I do remember where I was when I found out that John Lennon was assassinated… and when Princess Diana died in a car crash… and even when JFK Jr. died because one of my co-workers said “we will always remember where we were today when we found out that JFK Jr. died”; so, my memory of John Jr’s death is of her saying that… and nothing else.
None of these compare to the moment when I found out that Cliff Burton died in a bus accident in Sweden. I was in high school. Don’t Forget Me (When I’m Gone) was the top song on the charts that week. I was training for the Canada Games and spent my entire weekend in a swimming pool. Listening to Metallica between intense training sessions kept me sane and focused.

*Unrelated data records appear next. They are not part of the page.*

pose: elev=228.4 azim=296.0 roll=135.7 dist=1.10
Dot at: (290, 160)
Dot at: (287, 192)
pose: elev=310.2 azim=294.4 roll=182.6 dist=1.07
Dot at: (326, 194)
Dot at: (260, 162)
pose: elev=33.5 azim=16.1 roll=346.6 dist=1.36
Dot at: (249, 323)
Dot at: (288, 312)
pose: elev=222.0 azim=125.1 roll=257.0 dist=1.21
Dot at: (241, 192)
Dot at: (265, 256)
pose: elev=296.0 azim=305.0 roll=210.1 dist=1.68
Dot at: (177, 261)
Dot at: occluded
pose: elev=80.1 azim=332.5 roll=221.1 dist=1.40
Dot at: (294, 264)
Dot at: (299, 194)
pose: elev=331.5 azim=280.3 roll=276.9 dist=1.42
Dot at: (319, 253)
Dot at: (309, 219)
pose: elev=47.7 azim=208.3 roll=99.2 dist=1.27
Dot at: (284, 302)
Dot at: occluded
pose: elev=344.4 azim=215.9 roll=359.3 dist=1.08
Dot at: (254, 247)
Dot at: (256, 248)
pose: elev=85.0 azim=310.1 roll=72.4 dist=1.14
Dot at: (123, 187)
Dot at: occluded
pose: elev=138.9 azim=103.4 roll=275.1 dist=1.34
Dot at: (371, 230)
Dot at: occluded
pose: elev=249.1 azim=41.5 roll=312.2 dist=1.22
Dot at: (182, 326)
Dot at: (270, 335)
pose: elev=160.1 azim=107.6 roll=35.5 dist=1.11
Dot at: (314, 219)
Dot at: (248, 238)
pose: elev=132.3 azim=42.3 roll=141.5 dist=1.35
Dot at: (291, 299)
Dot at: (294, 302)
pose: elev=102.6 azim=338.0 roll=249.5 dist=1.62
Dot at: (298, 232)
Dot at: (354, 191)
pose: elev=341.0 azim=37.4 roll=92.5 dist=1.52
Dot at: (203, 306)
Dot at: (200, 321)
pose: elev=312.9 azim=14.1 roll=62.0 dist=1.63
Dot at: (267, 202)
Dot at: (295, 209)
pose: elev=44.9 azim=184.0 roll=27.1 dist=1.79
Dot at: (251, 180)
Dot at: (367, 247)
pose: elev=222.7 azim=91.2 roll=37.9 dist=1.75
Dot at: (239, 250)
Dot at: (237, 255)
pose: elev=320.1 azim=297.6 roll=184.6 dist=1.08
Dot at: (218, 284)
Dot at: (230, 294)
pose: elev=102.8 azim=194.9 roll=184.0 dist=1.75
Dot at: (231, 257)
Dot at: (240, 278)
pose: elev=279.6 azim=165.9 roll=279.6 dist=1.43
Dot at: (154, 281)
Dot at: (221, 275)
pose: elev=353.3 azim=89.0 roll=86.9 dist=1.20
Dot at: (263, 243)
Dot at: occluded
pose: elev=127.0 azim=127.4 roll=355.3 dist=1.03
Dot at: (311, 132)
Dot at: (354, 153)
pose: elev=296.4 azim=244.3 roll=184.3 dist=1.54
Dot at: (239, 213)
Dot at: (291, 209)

I found out about Cliff’s death on September 29, 1986, a Monday, and a full two days after his death. This was the pre-internet era and news travelled a lot slower than it does now but newspapers and newscasts had already picked up the story. It was my friend Janice who came running over and said, “someone from Metallica died in a bus accident in Sweden. But, I don’t know who.” We speculated who it was and the impact to the band. “Please don’t let it be James. I love him so much,” she said. In hindsight, that seems rather shallow.
It wasn’t James Hetfield, it was Cliff Burton who was killed by their tour bus when it lost control and tipped on its side. He was killed in what could be considered a series of ironic fate driven events: he happened to win the “nicest” bunk in a game of cards that night, the window happened to have a broken latch, he happened to fall out of the bus as it tipped on it’s side, and there’s speculation that he was still alive but while trying to lift the bus with a crane, it fell and killed him at that moment. The driver disappeared shortly after that and was never seen or heard from again.
Either way, this was a terrible terrible tragedy and I personally think the beginning of the end of the thrash metal scene in San Francisco… the musical equivalent of losing your project linch pin at a critical, defining moment. Without his stubborn drive, energy, and charisma, the life force that fed the music scene in San Francisco changed… it became less super charged as creativity languished for many years after. It seemed less invincible.
The spot where Cliff died is 12-miles north of Ljungby in Sweden; there’s a memorial stone that fans recently put on the side of the road to denote the spot. From Stockholm the memorial is a 4-hour drive South. From Copenhagen it is a 2-hour drive North. Ironically, Cliff hated Copenhagen and it seems extra sad to me that this is where he spent his last moments. I have experienced the fear and despair at the thought of dying in a strange place and hope that in his last moments he was completely unaware of what was happening.
Back in California, hidden behind the playground at Marshall Elementary in Castro Valley where he and his family lived, there is another memorial to Cliff, his brother Scott, and others who were students or teachers at the school. In 1975, 16-year old Scott died of a brain aneurism and some have said that his death was the catalyst behind Cliff’s desire to be a musician.
I visited the site to pay my respects. Cliff’s memorial stone was clear and free of debris while others were covered with tree foliage. I spent time cleaning up the little garden out of respect and it was not lost on me that even 28-years after Cliff’s death people still come to the site to remember him.
RIP Cliff. As the stone says: Thank you for your beautiful music.